Fidelity disagreed. “In light of the shareholder mandate to get on with the process to sell or merge the company, this is a waste of shareholder time and money,” said Frank P. Willey, a Fidelity executive vice president.

Fidelity overwhelmingly won a shareholder vote on its proposal to put US Facilities, an insurance holding company, on the market. But its two candidates for board seats won by only 23,808 votes. Kadonada said no board meetings will be set until the election challenge is decided.

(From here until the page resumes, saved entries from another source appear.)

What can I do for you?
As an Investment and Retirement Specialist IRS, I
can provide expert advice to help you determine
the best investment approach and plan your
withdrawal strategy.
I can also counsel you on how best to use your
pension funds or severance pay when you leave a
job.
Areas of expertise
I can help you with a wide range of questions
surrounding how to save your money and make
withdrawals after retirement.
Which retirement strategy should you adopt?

In unrelated Wall Street activity, Fidelity’s stock price fell nearly 10% Wednesday after an analyst at Merrill Lynch & Co. lowered his projections of the company’s earnings for this year and next. Fidelity’s stock closed Wednesday at $14.875 a share, down $1.625, on the New York Stock Exchange.

With interest rates higher and the refinancing market nearly gone, Michael R. Hughes at Merrill Lynch figured that Fidelity, the nation’s fifth-largest title insurer, would earn $2.20 a share this year and $2.55 a share next year, down from his previous estimates of $2.75 this year and $3.15 next year. For the first quarter, Fidelity earned 43 cents a share.

The stock beating should not affect Fidelity’s effort to buy US Facilities. Fidelity has more than $100 million on hand from a February stock sale and plans to pay cash for the acquisition, which would diversify its operations.